Milley saw Trump’s refusal to accept defeat to Joe Biden in the November 2020 election as a possible sign of his intention to retain power by any means, according to excerpts from the book by The Washington Post journalists Carol Leonnig and Philip Rucker, released this Thursday by the newspaper and CNN.

“This is a moment like the Reichstag. The Gospel of the Führer,” Milley told his Pentagon advisers, according to the authors of the book, titled “I Alone Can Fix It.”

In 1933 Hitler took advantage of a suspicious fire in the Reichstag, the German parliament, to suspend civil liberties and concentrate authority in his government, setting the stage for the consolidation of Nazi power.

When Trump summoned his supporters for a march on Washington in November, it looked like he was deploying “brown shirts in the streets,” the book says, alluding to Hitler’s violent militia.

Trump persisted in stating without proof that a fraud had stolen a second term from him, calling for another demonstration on January 6, when his followers attacked Congress.

Milley then planned a collective resignation with other top officials to make it clear that they would not accept a coup from the outgoing president.

“They can try, but they are not going to be successful,” Milley told his advisers, according to the book.

“You cannot do this without the military.

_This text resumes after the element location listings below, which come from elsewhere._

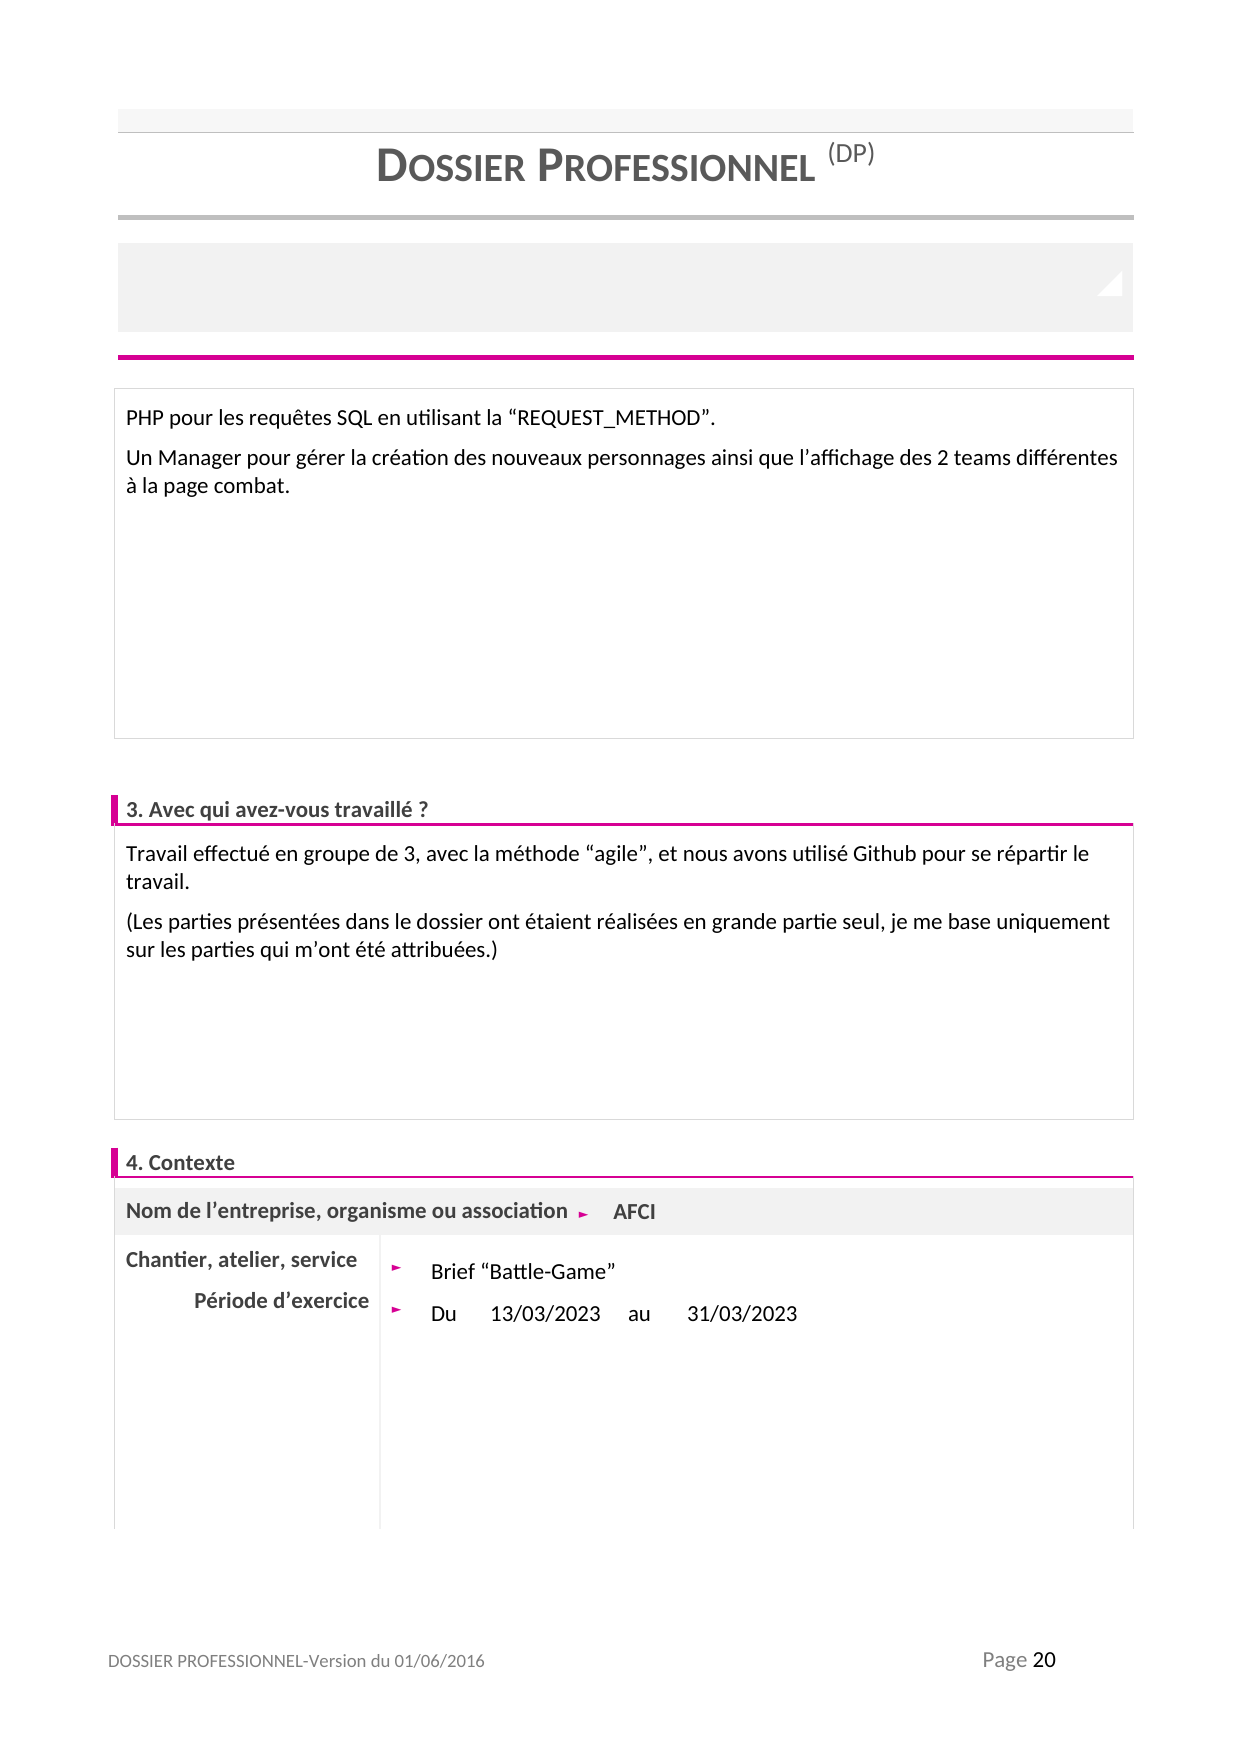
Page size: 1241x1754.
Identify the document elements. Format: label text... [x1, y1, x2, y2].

table_cell [115, 1235, 379, 1245]
table_cell Nom de l’entreprise, organisme ou association ► [115, 1188, 602, 1235]
table_cell 4. Contexte [118, 1148, 1133, 1176]
table_cell 13/03/2023 [479, 1286, 617, 1529]
table_cell AFCI [602, 1188, 1133, 1235]
table_cell 31/03/2023 [676, 1286, 1133, 1529]
table_cell [602, 1178, 1133, 1187]
table_cell 3. Avec qui avez-vous travaillé ? [118, 795, 1133, 823]
table_cell Période d’exercice [115, 1286, 379, 1529]
table_cell [115, 1120, 1133, 1148]
table_cell ► [381, 1286, 419, 1529]
table_cell au [617, 1286, 676, 1529]
table_cell [115, 739, 1133, 795]
table_cell [115, 1178, 602, 1187]
table_cell Du [420, 1286, 479, 1529]
table_cell Brief “Battle-Game” [420, 1245, 1133, 1286]
table_cell Chantier, atelier, service [115, 1245, 379, 1286]
table_cell Travail effectué en groupe de 3, avec la méthode “agile”, et nous avons utilisé Github pour se répartir le travail. (Les parties présentées dans le dossier ont étaient réalisées en grande partie seul, je me base uniquement sur les parties qui m’ont été attribuées.) [115, 826, 1133, 1118]
table_cell [381, 1235, 1133, 1245]
table_cell ► [381, 1245, 419, 1286]
table_cell PHP pour les requêtes SQL en utilisant la “REQUEST_METHOD”. Un Manager pour gérer la création des nouveaux personnages ainsi que l’affichage des 2 teams différentes à la page combat. [115, 389, 1133, 738]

You can’t do this without the CIA and the FBI. We are the guys with the guns,” he added.

The book, which will go on sale next week, constitutes the most disturbing view so far on how the Trump government’s refusal was perceived within the government to accept their electoral defeat.

Milley had already resisted earlier in the year the desire to Trump to call in the military to confront protests against racism in various cities.

That led him to distrust the motivations of Trump, especially after the election, when the president began replacing top officials, including at the Pentagon, with close loyalists despite only having weeks in office.

“Milley told his staff that he believed that Trump was causing riots, possibly hoping for an excuse to invoke the Insurrection Law and call in the military,” the book says.